- _AIM OF THE TASK_:
Those lines of the records that contain "analysis" are to be located and copied.

Start of THE RECORDS

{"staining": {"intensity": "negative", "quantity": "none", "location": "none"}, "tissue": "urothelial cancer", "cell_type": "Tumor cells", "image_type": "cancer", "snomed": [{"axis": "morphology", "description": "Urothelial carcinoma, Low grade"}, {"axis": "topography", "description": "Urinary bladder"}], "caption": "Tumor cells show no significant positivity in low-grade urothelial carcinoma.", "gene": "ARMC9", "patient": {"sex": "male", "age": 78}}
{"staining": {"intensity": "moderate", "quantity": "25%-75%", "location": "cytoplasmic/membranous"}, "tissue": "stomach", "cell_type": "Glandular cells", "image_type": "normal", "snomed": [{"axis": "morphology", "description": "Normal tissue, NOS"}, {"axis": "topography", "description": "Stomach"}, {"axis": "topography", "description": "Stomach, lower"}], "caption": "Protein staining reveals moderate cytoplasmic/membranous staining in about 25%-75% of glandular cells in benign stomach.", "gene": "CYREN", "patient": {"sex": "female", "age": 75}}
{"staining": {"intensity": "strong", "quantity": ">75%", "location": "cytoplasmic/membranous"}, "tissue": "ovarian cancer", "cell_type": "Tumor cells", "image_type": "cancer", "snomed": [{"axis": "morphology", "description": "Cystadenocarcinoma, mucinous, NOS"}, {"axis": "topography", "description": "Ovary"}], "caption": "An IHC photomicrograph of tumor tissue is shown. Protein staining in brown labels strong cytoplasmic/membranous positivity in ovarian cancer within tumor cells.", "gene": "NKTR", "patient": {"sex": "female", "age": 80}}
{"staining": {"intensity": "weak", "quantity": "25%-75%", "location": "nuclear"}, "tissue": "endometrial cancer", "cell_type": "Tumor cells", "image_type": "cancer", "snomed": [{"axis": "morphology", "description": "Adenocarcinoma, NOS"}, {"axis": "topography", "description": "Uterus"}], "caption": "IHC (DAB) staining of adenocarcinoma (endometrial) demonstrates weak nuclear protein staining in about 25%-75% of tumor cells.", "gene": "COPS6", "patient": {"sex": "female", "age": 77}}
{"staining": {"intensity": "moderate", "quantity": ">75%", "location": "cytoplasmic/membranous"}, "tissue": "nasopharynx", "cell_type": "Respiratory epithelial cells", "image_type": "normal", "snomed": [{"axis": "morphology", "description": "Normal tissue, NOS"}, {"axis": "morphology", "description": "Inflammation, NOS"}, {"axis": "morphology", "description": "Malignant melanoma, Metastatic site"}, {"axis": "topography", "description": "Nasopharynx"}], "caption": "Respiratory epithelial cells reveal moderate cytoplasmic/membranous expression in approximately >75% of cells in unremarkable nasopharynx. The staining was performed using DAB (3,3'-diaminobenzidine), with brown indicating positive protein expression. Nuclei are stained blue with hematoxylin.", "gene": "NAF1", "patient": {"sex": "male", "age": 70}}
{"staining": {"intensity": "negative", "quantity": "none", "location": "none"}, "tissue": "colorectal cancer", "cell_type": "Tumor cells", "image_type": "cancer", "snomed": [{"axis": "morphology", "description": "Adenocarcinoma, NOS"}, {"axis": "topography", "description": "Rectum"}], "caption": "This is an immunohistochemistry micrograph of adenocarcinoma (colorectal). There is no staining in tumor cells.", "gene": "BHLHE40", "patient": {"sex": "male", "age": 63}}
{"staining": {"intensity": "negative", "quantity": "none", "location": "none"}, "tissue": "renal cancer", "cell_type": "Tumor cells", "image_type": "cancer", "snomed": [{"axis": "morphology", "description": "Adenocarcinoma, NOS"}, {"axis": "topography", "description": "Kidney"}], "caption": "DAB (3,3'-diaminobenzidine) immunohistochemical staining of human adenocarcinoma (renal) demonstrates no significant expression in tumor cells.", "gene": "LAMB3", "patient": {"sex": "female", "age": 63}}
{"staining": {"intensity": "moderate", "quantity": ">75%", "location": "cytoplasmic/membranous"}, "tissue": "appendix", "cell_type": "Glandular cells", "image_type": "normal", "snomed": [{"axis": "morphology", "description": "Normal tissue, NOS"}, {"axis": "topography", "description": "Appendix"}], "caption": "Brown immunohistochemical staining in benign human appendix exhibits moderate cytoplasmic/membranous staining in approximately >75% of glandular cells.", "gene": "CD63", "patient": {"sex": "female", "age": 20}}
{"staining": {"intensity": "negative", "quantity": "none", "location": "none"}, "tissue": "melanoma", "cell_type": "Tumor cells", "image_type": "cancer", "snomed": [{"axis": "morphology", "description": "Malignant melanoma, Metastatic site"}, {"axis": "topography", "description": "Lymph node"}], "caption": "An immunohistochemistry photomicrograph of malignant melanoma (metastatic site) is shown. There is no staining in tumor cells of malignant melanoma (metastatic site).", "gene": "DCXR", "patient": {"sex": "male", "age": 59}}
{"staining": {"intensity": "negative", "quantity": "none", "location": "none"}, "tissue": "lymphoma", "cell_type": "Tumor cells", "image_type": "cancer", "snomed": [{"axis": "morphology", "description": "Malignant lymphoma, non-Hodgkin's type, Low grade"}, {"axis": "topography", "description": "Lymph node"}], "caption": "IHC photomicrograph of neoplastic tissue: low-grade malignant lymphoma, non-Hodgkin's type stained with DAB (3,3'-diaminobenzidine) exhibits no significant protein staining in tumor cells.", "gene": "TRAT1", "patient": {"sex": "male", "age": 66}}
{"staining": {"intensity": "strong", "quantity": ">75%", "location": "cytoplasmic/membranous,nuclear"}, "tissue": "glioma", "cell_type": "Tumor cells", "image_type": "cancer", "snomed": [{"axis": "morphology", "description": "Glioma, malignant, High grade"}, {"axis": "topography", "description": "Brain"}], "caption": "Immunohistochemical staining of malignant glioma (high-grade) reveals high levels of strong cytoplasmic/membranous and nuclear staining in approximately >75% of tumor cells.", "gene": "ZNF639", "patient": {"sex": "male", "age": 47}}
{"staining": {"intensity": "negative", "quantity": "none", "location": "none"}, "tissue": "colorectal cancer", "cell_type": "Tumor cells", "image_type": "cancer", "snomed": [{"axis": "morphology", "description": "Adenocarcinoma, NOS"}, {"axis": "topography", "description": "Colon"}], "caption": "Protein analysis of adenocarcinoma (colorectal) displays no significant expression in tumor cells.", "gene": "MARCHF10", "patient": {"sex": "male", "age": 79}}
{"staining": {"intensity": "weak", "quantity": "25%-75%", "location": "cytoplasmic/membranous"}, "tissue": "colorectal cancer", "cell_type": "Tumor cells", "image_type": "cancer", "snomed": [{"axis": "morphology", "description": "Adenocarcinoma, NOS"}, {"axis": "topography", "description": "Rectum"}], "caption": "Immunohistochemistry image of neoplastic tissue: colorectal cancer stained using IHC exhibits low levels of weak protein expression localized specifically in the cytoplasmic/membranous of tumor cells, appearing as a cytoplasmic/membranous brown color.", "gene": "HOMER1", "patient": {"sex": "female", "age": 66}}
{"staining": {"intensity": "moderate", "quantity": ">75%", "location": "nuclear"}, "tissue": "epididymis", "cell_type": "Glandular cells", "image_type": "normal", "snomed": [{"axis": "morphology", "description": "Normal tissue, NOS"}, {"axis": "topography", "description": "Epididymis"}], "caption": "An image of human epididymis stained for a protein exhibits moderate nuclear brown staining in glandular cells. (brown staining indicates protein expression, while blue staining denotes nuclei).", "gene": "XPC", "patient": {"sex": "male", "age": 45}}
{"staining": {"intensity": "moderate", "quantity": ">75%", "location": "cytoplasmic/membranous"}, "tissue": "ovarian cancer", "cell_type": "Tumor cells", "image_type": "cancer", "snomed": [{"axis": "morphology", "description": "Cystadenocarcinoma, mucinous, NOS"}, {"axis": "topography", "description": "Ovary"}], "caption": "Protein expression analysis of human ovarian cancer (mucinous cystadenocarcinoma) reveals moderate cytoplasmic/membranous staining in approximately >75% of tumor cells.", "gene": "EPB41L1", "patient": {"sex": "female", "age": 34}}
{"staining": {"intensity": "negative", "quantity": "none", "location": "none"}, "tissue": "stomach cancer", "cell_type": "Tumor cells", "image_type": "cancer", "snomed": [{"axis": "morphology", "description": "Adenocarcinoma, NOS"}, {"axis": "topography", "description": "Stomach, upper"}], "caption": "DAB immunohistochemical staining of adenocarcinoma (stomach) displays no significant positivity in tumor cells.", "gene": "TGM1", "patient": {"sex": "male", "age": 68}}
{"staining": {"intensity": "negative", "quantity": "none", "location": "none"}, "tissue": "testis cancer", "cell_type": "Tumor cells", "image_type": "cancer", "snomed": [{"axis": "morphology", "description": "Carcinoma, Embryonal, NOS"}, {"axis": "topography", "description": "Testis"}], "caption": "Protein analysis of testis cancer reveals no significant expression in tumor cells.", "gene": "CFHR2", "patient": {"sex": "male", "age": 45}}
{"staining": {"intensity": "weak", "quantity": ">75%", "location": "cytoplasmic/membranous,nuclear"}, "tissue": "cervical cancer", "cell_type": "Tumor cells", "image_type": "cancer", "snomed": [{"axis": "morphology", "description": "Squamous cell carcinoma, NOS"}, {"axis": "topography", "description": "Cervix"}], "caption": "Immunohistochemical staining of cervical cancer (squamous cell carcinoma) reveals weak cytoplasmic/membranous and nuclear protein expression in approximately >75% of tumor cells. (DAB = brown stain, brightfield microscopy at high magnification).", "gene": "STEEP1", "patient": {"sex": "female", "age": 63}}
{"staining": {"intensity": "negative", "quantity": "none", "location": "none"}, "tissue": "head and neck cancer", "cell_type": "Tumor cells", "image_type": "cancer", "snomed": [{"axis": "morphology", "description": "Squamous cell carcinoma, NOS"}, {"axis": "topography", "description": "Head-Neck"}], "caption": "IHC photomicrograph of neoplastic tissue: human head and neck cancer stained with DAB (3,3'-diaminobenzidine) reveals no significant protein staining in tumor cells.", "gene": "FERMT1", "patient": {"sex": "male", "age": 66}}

End of THE RECORDS

- _TASK RESULT_:
{"staining": {"intensity": "negative", "quantity": "none", "location": "none"}, "tissue": "colorectal cancer", "cell_type": "Tumor cells", "image_type": "cancer", "snomed": [{"axis": "morphology", "description": "Adenocarcinoma, NOS"}, {"axis": "topography", "description": "Colon"}], "caption": "Protein analysis of adenocarcinoma (colorectal) displays no significant expression in tumor cells.", "gene": "MARCHF10", "patient": {"sex": "male", "age": 79}}
{"staining": {"intensity": "moderate", "quantity": ">75%", "location": "cytoplasmic/membranous"}, "tissue": "ovarian cancer", "cell_type": "Tumor cells", "image_type": "cancer", "snomed": [{"axis": "morphology", "description": "Cystadenocarcinoma, mucinous, NOS"}, {"axis": "topography", "description": "Ovary"}], "caption": "Protein expression analysis of human ovarian cancer (mucinous cystadenocarcinoma) reveals moderate cytoplasmic/membranous staining in approximately >75% of tumor cells.", "gene": "EPB41L1", "patient": {"sex": "female", "age": 34}}
{"staining": {"intensity": "negative", "quantity": "none", "location": "none"}, "tissue": "testis cancer", "cell_type": "Tumor cells", "image_type": "cancer", "snomed": [{"axis": "morphology", "description": "Carcinoma, Embryonal, NOS"}, {"axis": "topography", "description": "Testis"}], "caption": "Protein analysis of testis cancer reveals no significant expression in tumor cells.", "gene": "CFHR2", "patient": {"sex": "male", "age": 45}}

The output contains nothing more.